== MATERIAL FOR THIS EXERCISE
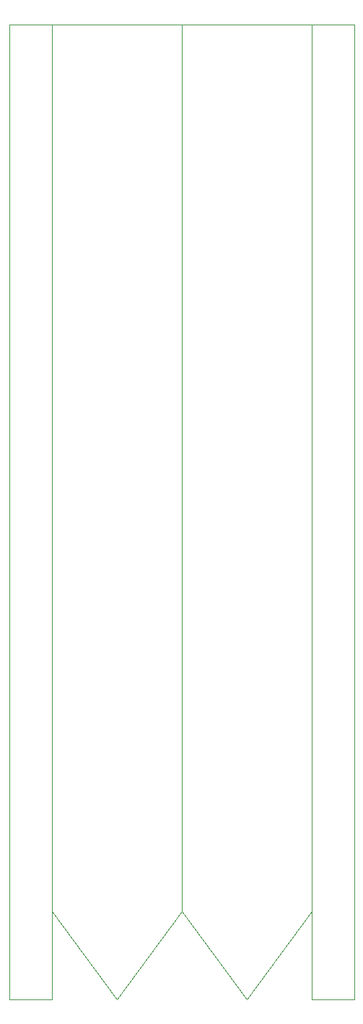
<source format=gbr>
G04 #@! TF.FileFunction,Profile,NP*
%FSLAX46Y46*%
G04 Gerber Fmt 4.6, Leading zero omitted, Abs format (unit mm)*
G04 Created by KiCad (PCBNEW (2015-04-12 BZR 5595)-product) date Mon 20 Apr 2015 09:24:05 PM EEST*
%MOMM*%
G01*
G04 APERTURE LIST*
%ADD10C,0.100000*%
G04 APERTURE END LIST*
D10*
X134537400Y-28225286D02*
X129537400Y-28225286D01*
X129537400Y-142422286D02*
X134537400Y-142422286D01*
X94032000Y-142422286D02*
X99032000Y-142422286D01*
X99032000Y-71175286D02*
X99032000Y-33075286D01*
X94032000Y-28225286D02*
X99032000Y-28225286D01*
X94032000Y-28225286D02*
X94032000Y-142422286D01*
X134537400Y-28225286D02*
X134537400Y-142422286D01*
X129537400Y-28225286D02*
X129537400Y-71175286D01*
X129537400Y-71175286D02*
X129537400Y-142422286D01*
X114272000Y-28225286D02*
X129537400Y-28225286D01*
X114272000Y-132135286D02*
X121917400Y-142422286D01*
X121917400Y-142422286D02*
X129537400Y-132135286D01*
X106652000Y-142422286D02*
X114272000Y-132135286D01*
X99032000Y-132135286D02*
X106652000Y-142422286D01*
X114272000Y-28225286D02*
X114272000Y-33075286D01*
X99032000Y-28225286D02*
X114272000Y-28225286D01*
X99032000Y-33075286D02*
X99032000Y-28225286D01*
X99032000Y-142422286D02*
X99032000Y-71175286D01*
X114272000Y-71175286D02*
X114272000Y-132135286D01*
X114272000Y-33075286D02*
X114272000Y-71175286D01*
M02*

</source>
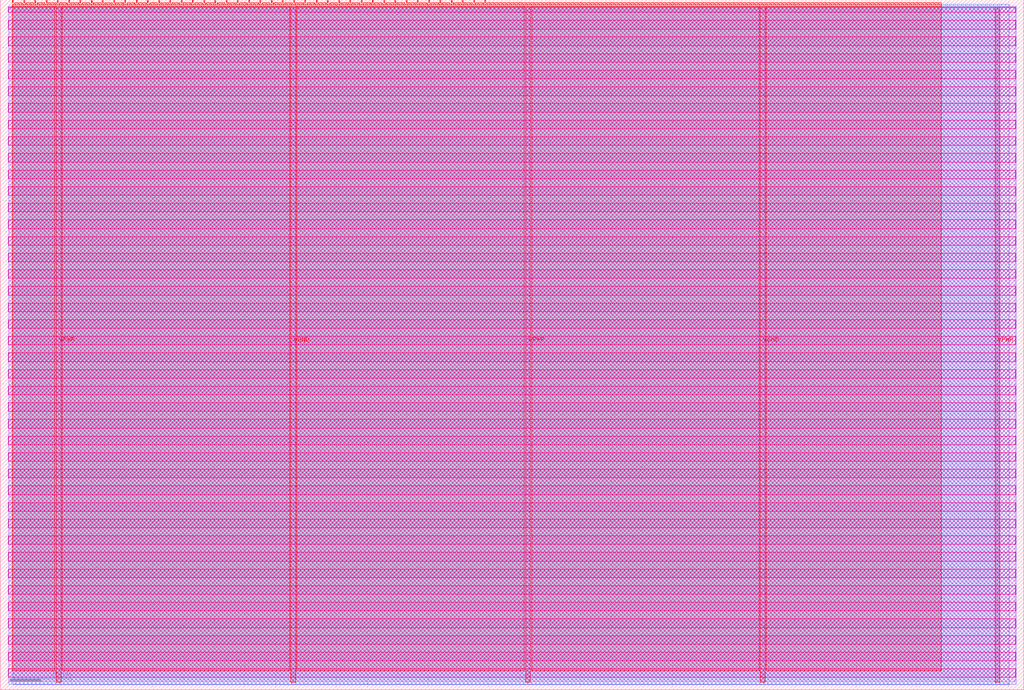
<source format=lef>
VERSION 5.7 ;
  NOWIREEXTENSIONATPIN ON ;
  DIVIDERCHAR "/" ;
  BUSBITCHARS "[]" ;
MACRO tt_um_chatgpt_rsnn_paolaunisa
  CLASS BLOCK ;
  FOREIGN tt_um_chatgpt_rsnn_paolaunisa ;
  ORIGIN 0.000 0.000 ;
  SIZE 334.880 BY 225.760 ;
  PIN VGND
    DIRECTION INOUT ;
    USE GROUND ;
    PORT
      LAYER met4 ;
        RECT 95.080 2.480 96.680 223.280 ;
    END
    PORT
      LAYER met4 ;
        RECT 248.680 2.480 250.280 223.280 ;
    END
  END VGND
  PIN VPWR
    DIRECTION INOUT ;
    USE POWER ;
    PORT
      LAYER met4 ;
        RECT 18.280 2.480 19.880 223.280 ;
    END
    PORT
      LAYER met4 ;
        RECT 171.880 2.480 173.480 223.280 ;
    END
    PORT
      LAYER met4 ;
        RECT 325.480 2.480 327.080 223.280 ;
    END
  END VPWR
  PIN clk
    DIRECTION INPUT ;
    USE SIGNAL ;
    ANTENNAGATEAREA 0.852000 ;
    PORT
      LAYER met4 ;
        RECT 154.870 224.760 155.170 225.760 ;
    END
  END clk
  PIN ena
    DIRECTION INPUT ;
    USE SIGNAL ;
    ANTENNAGATEAREA 0.196500 ;
    PORT
      LAYER met4 ;
        RECT 158.550 224.760 158.850 225.760 ;
    END
  END ena
  PIN rst_n
    DIRECTION INPUT ;
    USE SIGNAL ;
    ANTENNAGATEAREA 0.213000 ;
    PORT
      LAYER met4 ;
        RECT 151.190 224.760 151.490 225.760 ;
    END
  END rst_n
  PIN ui_in[0]
    DIRECTION INPUT ;
    USE SIGNAL ;
    ANTENNAGATEAREA 0.196500 ;
    PORT
      LAYER met4 ;
        RECT 147.510 224.760 147.810 225.760 ;
    END
  END ui_in[0]
  PIN ui_in[1]
    DIRECTION INPUT ;
    USE SIGNAL ;
    ANTENNAGATEAREA 0.196500 ;
    PORT
      LAYER met4 ;
        RECT 143.830 224.760 144.130 225.760 ;
    END
  END ui_in[1]
  PIN ui_in[2]
    DIRECTION INPUT ;
    USE SIGNAL ;
    ANTENNAGATEAREA 0.196500 ;
    PORT
      LAYER met4 ;
        RECT 140.150 224.760 140.450 225.760 ;
    END
  END ui_in[2]
  PIN ui_in[3]
    DIRECTION INPUT ;
    USE SIGNAL ;
    ANTENNAGATEAREA 0.196500 ;
    PORT
      LAYER met4 ;
        RECT 136.470 224.760 136.770 225.760 ;
    END
  END ui_in[3]
  PIN ui_in[4]
    DIRECTION INPUT ;
    USE SIGNAL ;
    ANTENNAGATEAREA 0.196500 ;
    PORT
      LAYER met4 ;
        RECT 132.790 224.760 133.090 225.760 ;
    END
  END ui_in[4]
  PIN ui_in[5]
    DIRECTION INPUT ;
    USE SIGNAL ;
    ANTENNAGATEAREA 0.213000 ;
    PORT
      LAYER met4 ;
        RECT 129.110 224.760 129.410 225.760 ;
    END
  END ui_in[5]
  PIN ui_in[6]
    DIRECTION INPUT ;
    USE SIGNAL ;
    ANTENNAGATEAREA 0.196500 ;
    PORT
      LAYER met4 ;
        RECT 125.430 224.760 125.730 225.760 ;
    END
  END ui_in[6]
  PIN ui_in[7]
    DIRECTION INPUT ;
    USE SIGNAL ;
    ANTENNAGATEAREA 0.213000 ;
    PORT
      LAYER met4 ;
        RECT 121.750 224.760 122.050 225.760 ;
    END
  END ui_in[7]
  PIN uio_in[0]
    DIRECTION INPUT ;
    USE SIGNAL ;
    PORT
      LAYER met4 ;
        RECT 118.070 224.760 118.370 225.760 ;
    END
  END uio_in[0]
  PIN uio_in[1]
    DIRECTION INPUT ;
    USE SIGNAL ;
    PORT
      LAYER met4 ;
        RECT 114.390 224.760 114.690 225.760 ;
    END
  END uio_in[1]
  PIN uio_in[2]
    DIRECTION INPUT ;
    USE SIGNAL ;
    PORT
      LAYER met4 ;
        RECT 110.710 224.760 111.010 225.760 ;
    END
  END uio_in[2]
  PIN uio_in[3]
    DIRECTION INPUT ;
    USE SIGNAL ;
    PORT
      LAYER met4 ;
        RECT 107.030 224.760 107.330 225.760 ;
    END
  END uio_in[3]
  PIN uio_in[4]
    DIRECTION INPUT ;
    USE SIGNAL ;
    PORT
      LAYER met4 ;
        RECT 103.350 224.760 103.650 225.760 ;
    END
  END uio_in[4]
  PIN uio_in[5]
    DIRECTION INPUT ;
    USE SIGNAL ;
    PORT
      LAYER met4 ;
        RECT 99.670 224.760 99.970 225.760 ;
    END
  END uio_in[5]
  PIN uio_in[6]
    DIRECTION INPUT ;
    USE SIGNAL ;
    PORT
      LAYER met4 ;
        RECT 95.990 224.760 96.290 225.760 ;
    END
  END uio_in[6]
  PIN uio_in[7]
    DIRECTION INPUT ;
    USE SIGNAL ;
    PORT
      LAYER met4 ;
        RECT 92.310 224.760 92.610 225.760 ;
    END
  END uio_in[7]
  PIN uio_oe[0]
    DIRECTION OUTPUT TRISTATE ;
    USE SIGNAL ;
    PORT
      LAYER met4 ;
        RECT 29.750 224.760 30.050 225.760 ;
    END
  END uio_oe[0]
  PIN uio_oe[1]
    DIRECTION OUTPUT TRISTATE ;
    USE SIGNAL ;
    PORT
      LAYER met4 ;
        RECT 26.070 224.760 26.370 225.760 ;
    END
  END uio_oe[1]
  PIN uio_oe[2]
    DIRECTION OUTPUT TRISTATE ;
    USE SIGNAL ;
    PORT
      LAYER met4 ;
        RECT 22.390 224.760 22.690 225.760 ;
    END
  END uio_oe[2]
  PIN uio_oe[3]
    DIRECTION OUTPUT TRISTATE ;
    USE SIGNAL ;
    PORT
      LAYER met4 ;
        RECT 18.710 224.760 19.010 225.760 ;
    END
  END uio_oe[3]
  PIN uio_oe[4]
    DIRECTION OUTPUT TRISTATE ;
    USE SIGNAL ;
    PORT
      LAYER met4 ;
        RECT 15.030 224.760 15.330 225.760 ;
    END
  END uio_oe[4]
  PIN uio_oe[5]
    DIRECTION OUTPUT TRISTATE ;
    USE SIGNAL ;
    PORT
      LAYER met4 ;
        RECT 11.350 224.760 11.650 225.760 ;
    END
  END uio_oe[5]
  PIN uio_oe[6]
    DIRECTION OUTPUT TRISTATE ;
    USE SIGNAL ;
    PORT
      LAYER met4 ;
        RECT 7.670 224.760 7.970 225.760 ;
    END
  END uio_oe[6]
  PIN uio_oe[7]
    DIRECTION OUTPUT TRISTATE ;
    USE SIGNAL ;
    PORT
      LAYER met4 ;
        RECT 3.990 224.760 4.290 225.760 ;
    END
  END uio_oe[7]
  PIN uio_out[0]
    DIRECTION OUTPUT TRISTATE ;
    USE SIGNAL ;
    ANTENNADIFFAREA 0.795200 ;
    PORT
      LAYER met4 ;
        RECT 59.190 224.760 59.490 225.760 ;
    END
  END uio_out[0]
  PIN uio_out[1]
    DIRECTION OUTPUT TRISTATE ;
    USE SIGNAL ;
    ANTENNADIFFAREA 0.795200 ;
    PORT
      LAYER met4 ;
        RECT 55.510 224.760 55.810 225.760 ;
    END
  END uio_out[1]
  PIN uio_out[2]
    DIRECTION OUTPUT TRISTATE ;
    USE SIGNAL ;
    ANTENNADIFFAREA 0.795200 ;
    PORT
      LAYER met4 ;
        RECT 51.830 224.760 52.130 225.760 ;
    END
  END uio_out[2]
  PIN uio_out[3]
    DIRECTION OUTPUT TRISTATE ;
    USE SIGNAL ;
    ANTENNADIFFAREA 0.795200 ;
    PORT
      LAYER met4 ;
        RECT 48.150 224.760 48.450 225.760 ;
    END
  END uio_out[3]
  PIN uio_out[4]
    DIRECTION OUTPUT TRISTATE ;
    USE SIGNAL ;
    ANTENNADIFFAREA 0.795200 ;
    PORT
      LAYER met4 ;
        RECT 44.470 224.760 44.770 225.760 ;
    END
  END uio_out[4]
  PIN uio_out[5]
    DIRECTION OUTPUT TRISTATE ;
    USE SIGNAL ;
    ANTENNADIFFAREA 0.795200 ;
    PORT
      LAYER met4 ;
        RECT 40.790 224.760 41.090 225.760 ;
    END
  END uio_out[5]
  PIN uio_out[6]
    DIRECTION OUTPUT TRISTATE ;
    USE SIGNAL ;
    ANTENNADIFFAREA 0.795200 ;
    PORT
      LAYER met4 ;
        RECT 37.110 224.760 37.410 225.760 ;
    END
  END uio_out[6]
  PIN uio_out[7]
    DIRECTION OUTPUT TRISTATE ;
    USE SIGNAL ;
    ANTENNADIFFAREA 0.795200 ;
    PORT
      LAYER met4 ;
        RECT 33.430 224.760 33.730 225.760 ;
    END
  END uio_out[7]
  PIN uo_out[0]
    DIRECTION OUTPUT TRISTATE ;
    USE SIGNAL ;
    ANTENNADIFFAREA 0.891000 ;
    PORT
      LAYER met4 ;
        RECT 88.630 224.760 88.930 225.760 ;
    END
  END uo_out[0]
  PIN uo_out[1]
    DIRECTION OUTPUT TRISTATE ;
    USE SIGNAL ;
    ANTENNADIFFAREA 0.795200 ;
    PORT
      LAYER met4 ;
        RECT 84.950 224.760 85.250 225.760 ;
    END
  END uo_out[1]
  PIN uo_out[2]
    DIRECTION OUTPUT TRISTATE ;
    USE SIGNAL ;
    ANTENNADIFFAREA 0.891000 ;
    PORT
      LAYER met4 ;
        RECT 81.270 224.760 81.570 225.760 ;
    END
  END uo_out[2]
  PIN uo_out[3]
    DIRECTION OUTPUT TRISTATE ;
    USE SIGNAL ;
    ANTENNADIFFAREA 0.795200 ;
    PORT
      LAYER met4 ;
        RECT 77.590 224.760 77.890 225.760 ;
    END
  END uo_out[3]
  PIN uo_out[4]
    DIRECTION OUTPUT TRISTATE ;
    USE SIGNAL ;
    ANTENNADIFFAREA 0.795200 ;
    PORT
      LAYER met4 ;
        RECT 73.910 224.760 74.210 225.760 ;
    END
  END uo_out[4]
  PIN uo_out[5]
    DIRECTION OUTPUT TRISTATE ;
    USE SIGNAL ;
    PORT
      LAYER met4 ;
        RECT 70.230 224.760 70.530 225.760 ;
    END
  END uo_out[5]
  PIN uo_out[6]
    DIRECTION OUTPUT TRISTATE ;
    USE SIGNAL ;
    PORT
      LAYER met4 ;
        RECT 66.550 224.760 66.850 225.760 ;
    END
  END uo_out[6]
  PIN uo_out[7]
    DIRECTION OUTPUT TRISTATE ;
    USE SIGNAL ;
    PORT
      LAYER met4 ;
        RECT 62.870 224.760 63.170 225.760 ;
    END
  END uo_out[7]
  OBS
      LAYER nwell ;
        RECT 2.570 221.625 332.310 223.230 ;
        RECT 2.570 216.185 332.310 219.015 ;
        RECT 2.570 210.745 332.310 213.575 ;
        RECT 2.570 205.305 332.310 208.135 ;
        RECT 2.570 199.865 332.310 202.695 ;
        RECT 2.570 194.425 332.310 197.255 ;
        RECT 2.570 188.985 332.310 191.815 ;
        RECT 2.570 183.545 332.310 186.375 ;
        RECT 2.570 178.105 332.310 180.935 ;
        RECT 2.570 172.665 332.310 175.495 ;
        RECT 2.570 167.225 332.310 170.055 ;
        RECT 2.570 161.785 332.310 164.615 ;
        RECT 2.570 156.345 332.310 159.175 ;
        RECT 2.570 150.905 332.310 153.735 ;
        RECT 2.570 145.465 332.310 148.295 ;
        RECT 2.570 140.025 332.310 142.855 ;
        RECT 2.570 134.585 332.310 137.415 ;
        RECT 2.570 129.145 332.310 131.975 ;
        RECT 2.570 123.705 332.310 126.535 ;
        RECT 2.570 118.265 332.310 121.095 ;
        RECT 2.570 112.825 332.310 115.655 ;
        RECT 2.570 107.385 332.310 110.215 ;
        RECT 2.570 101.945 332.310 104.775 ;
        RECT 2.570 96.505 332.310 99.335 ;
        RECT 2.570 91.065 332.310 93.895 ;
        RECT 2.570 85.625 332.310 88.455 ;
        RECT 2.570 80.185 332.310 83.015 ;
        RECT 2.570 74.745 332.310 77.575 ;
        RECT 2.570 69.305 332.310 72.135 ;
        RECT 2.570 63.865 332.310 66.695 ;
        RECT 2.570 58.425 332.310 61.255 ;
        RECT 2.570 52.985 332.310 55.815 ;
        RECT 2.570 47.545 332.310 50.375 ;
        RECT 2.570 42.105 332.310 44.935 ;
        RECT 2.570 36.665 332.310 39.495 ;
        RECT 2.570 31.225 332.310 34.055 ;
        RECT 2.570 25.785 332.310 28.615 ;
        RECT 2.570 20.345 332.310 23.175 ;
        RECT 2.570 14.905 332.310 17.735 ;
        RECT 2.570 9.465 332.310 12.295 ;
        RECT 2.570 4.025 332.310 6.855 ;
      LAYER li1 ;
        RECT 2.760 2.635 332.120 223.125 ;
      LAYER met1 ;
        RECT 2.760 1.740 332.420 223.680 ;
      LAYER met2 ;
        RECT 4.230 1.710 330.180 224.245 ;
      LAYER met3 ;
        RECT 3.950 2.555 327.070 224.225 ;
      LAYER met4 ;
        RECT 4.690 224.360 7.270 224.760 ;
        RECT 8.370 224.360 10.950 224.760 ;
        RECT 12.050 224.360 14.630 224.760 ;
        RECT 15.730 224.360 18.310 224.760 ;
        RECT 19.410 224.360 21.990 224.760 ;
        RECT 23.090 224.360 25.670 224.760 ;
        RECT 26.770 224.360 29.350 224.760 ;
        RECT 30.450 224.360 33.030 224.760 ;
        RECT 34.130 224.360 36.710 224.760 ;
        RECT 37.810 224.360 40.390 224.760 ;
        RECT 41.490 224.360 44.070 224.760 ;
        RECT 45.170 224.360 47.750 224.760 ;
        RECT 48.850 224.360 51.430 224.760 ;
        RECT 52.530 224.360 55.110 224.760 ;
        RECT 56.210 224.360 58.790 224.760 ;
        RECT 59.890 224.360 62.470 224.760 ;
        RECT 63.570 224.360 66.150 224.760 ;
        RECT 67.250 224.360 69.830 224.760 ;
        RECT 70.930 224.360 73.510 224.760 ;
        RECT 74.610 224.360 77.190 224.760 ;
        RECT 78.290 224.360 80.870 224.760 ;
        RECT 81.970 224.360 84.550 224.760 ;
        RECT 85.650 224.360 88.230 224.760 ;
        RECT 89.330 224.360 91.910 224.760 ;
        RECT 93.010 224.360 95.590 224.760 ;
        RECT 96.690 224.360 99.270 224.760 ;
        RECT 100.370 224.360 102.950 224.760 ;
        RECT 104.050 224.360 106.630 224.760 ;
        RECT 107.730 224.360 110.310 224.760 ;
        RECT 111.410 224.360 113.990 224.760 ;
        RECT 115.090 224.360 117.670 224.760 ;
        RECT 118.770 224.360 121.350 224.760 ;
        RECT 122.450 224.360 125.030 224.760 ;
        RECT 126.130 224.360 128.710 224.760 ;
        RECT 129.810 224.360 132.390 224.760 ;
        RECT 133.490 224.360 136.070 224.760 ;
        RECT 137.170 224.360 139.750 224.760 ;
        RECT 140.850 224.360 143.430 224.760 ;
        RECT 144.530 224.360 147.110 224.760 ;
        RECT 148.210 224.360 150.790 224.760 ;
        RECT 151.890 224.360 154.470 224.760 ;
        RECT 155.570 224.360 158.150 224.760 ;
        RECT 159.250 224.360 307.905 224.760 ;
        RECT 3.975 223.680 307.905 224.360 ;
        RECT 3.975 6.295 17.880 223.680 ;
        RECT 20.280 6.295 94.680 223.680 ;
        RECT 97.080 6.295 171.480 223.680 ;
        RECT 173.880 6.295 248.280 223.680 ;
        RECT 250.680 6.295 307.905 223.680 ;
  END
END tt_um_chatgpt_rsnn_paolaunisa
END LIBRARY


</source>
====
§ **REQUIRED WORK**:
The lines to return run from the one containing "RECT 122.450 224.360" through the last line of the records above. Give them exactly and include nothing more.

§ **TASK SOLUTION**:
        RECT 122.450 224.360 125.030 224.760 ;
        RECT 126.130 224.360 128.710 224.760 ;
        RECT 129.810 224.360 132.390 224.760 ;
        RECT 133.490 224.360 136.070 224.760 ;
        RECT 137.170 224.360 139.750 224.760 ;
        RECT 140.850 224.360 143.430 224.760 ;
        RECT 144.530 224.360 147.110 224.760 ;
        RECT 148.210 224.360 150.790 224.760 ;
        RECT 151.890 224.360 154.470 224.760 ;
        RECT 155.570 224.360 158.150 224.760 ;
        RECT 159.250 224.360 307.905 224.760 ;
        RECT 3.975 223.680 307.905 224.360 ;
        RECT 3.975 6.295 17.880 223.680 ;
        RECT 20.280 6.295 94.680 223.680 ;
        RECT 97.080 6.295 171.480 223.680 ;
        RECT 173.880 6.295 248.280 223.680 ;
        RECT 250.680 6.295 307.905 223.680 ;
  END
END tt_um_chatgpt_rsnn_paolaunisa
END LIBRARY


</source>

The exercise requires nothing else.